Scoring Department Readiness Interviews Using the CRT

The CRT online manual outlines a straightforward, step-by-step method for determining dimension and overall department readiness scores. After completed interviews have been professionally transcribed and separately scored by two individuals utilizing CRT-anchored rating scales of readiness, the final results are decided by consensus to reduce scoring bias and get reliable scores. Based on interviews with key informants, the scorer assigned a readiness level ranging from one to nine to each dimension. Scores, ranging from one to nine, were assigned to each of the six dimensions. Individual scorers then meet to compare and agree upon the scores of each dimension for each interview (referred to in the CRT as a “consensus score”). Each question in all the dimensions is scored according to its own anchored rating scale and the scores are recorded in a Department Readiness Scoring Sheet. The scoring sheet contains a matrix for individual scores and consensus scores. The final department dimension scores are calculated by averaging the (dimension) scores collected throughout all interviews; the overall readiness score is then computed as the average of the six-dimension values.

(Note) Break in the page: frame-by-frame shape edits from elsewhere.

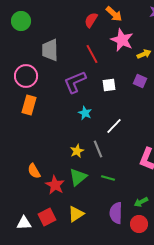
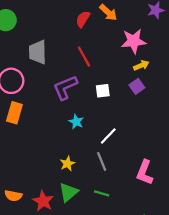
pink star: (122, 40) -> (134, 41), moved, turned -30
yellow arrow: (144, 54) -> (141, 65), moved
purple square: (140, 81) -> (137, 86), turned 32
gray line: (98, 149) -> (102, 161), moved
orange semicircle: (34, 171) -> (13, 196), moved, turned -49

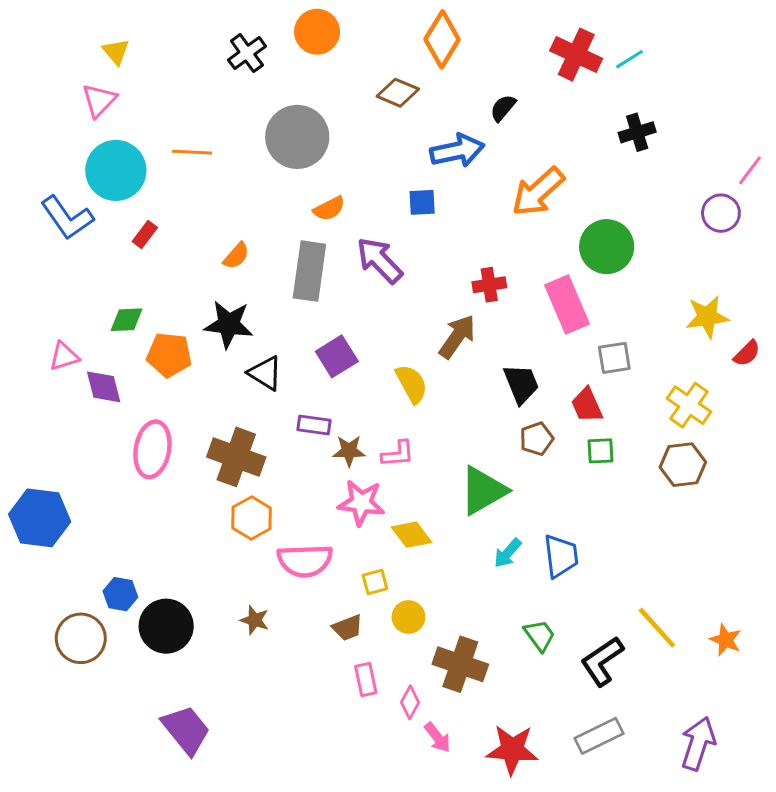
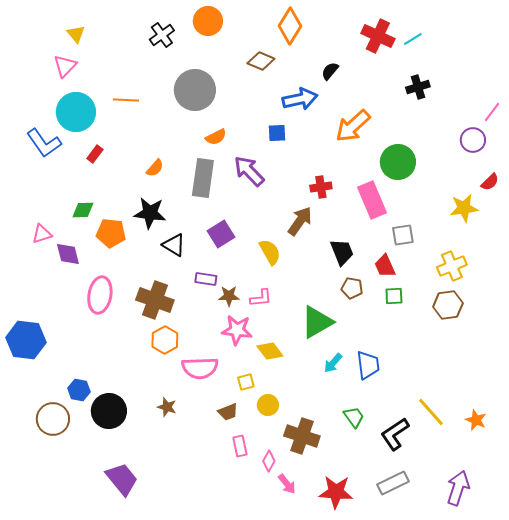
red semicircle: (747, 353) -> (490, 182), moved
yellow cross: (689, 405) -> (452, 266), turned 32
brown pentagon: (537, 439) -> (352, 288), turned 30

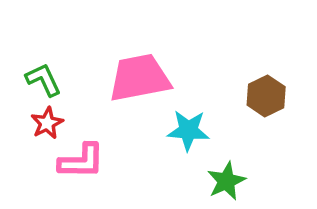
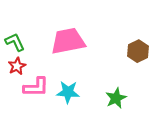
cyan star: (188, 130) -> (68, 92), moved

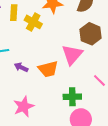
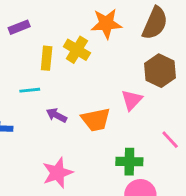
yellow rectangle: (14, 13) -> (47, 58), moved
pink triangle: (72, 55) -> (132, 100), size x0.7

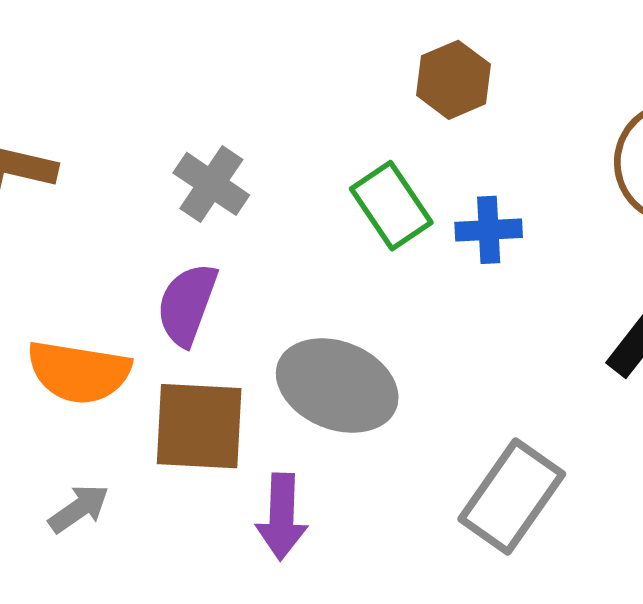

Also, according to explicit instructions spelled out in the CRT when scores fall between two whole numbers, the prescribed procedure for determining the stage of readiness is to round down to the lower stage where the participants’ answers meet all of the descriptive statements of that stage. In reviewing the consensus scores for each participant for each dimension, the procedure of rounding down to the level where the participant’s answers met all of the descriptive statements for that stage is crucial, as low scores in one dimension reduce the readiness score of the entire department to the lower level.

 Procedure for reaching consensus

To arrive at the consensus scores, the two people scoring the interviews met after the completion of independent scoring. The final scores were determined by consensus. Each scorer performed the technique of attaining consensus, sharing the ratings for each interview dimension individually. When the scores varied, each individual would explain how he or she arrived at his or her score, and then the two would talk until a consensus score was established. None of the scores differed by more than two scoring levels, and just a handful differed by more than one scoring level. Frequently, the difference was attributed to a slightly different interpretation of a quotation, or one person had used one or two different quotations. In the event of score discrepancies, it was common during the consensus process for each person to turn to the quotes for the participant in question and read aloud the quotations upon which the person scoring had based their score. There was never an attempt to average scores or to agree on a completely different score than any of the individuals who scored. Consensus was always obtained through a comparison of specific data points and discussion.

The department’s overall readiness score was then matched with actions to improve the department’s readiness. The dimensions with the lowest levels of readiness indicate the areas where the greatest outreach and education efforts are required for program success.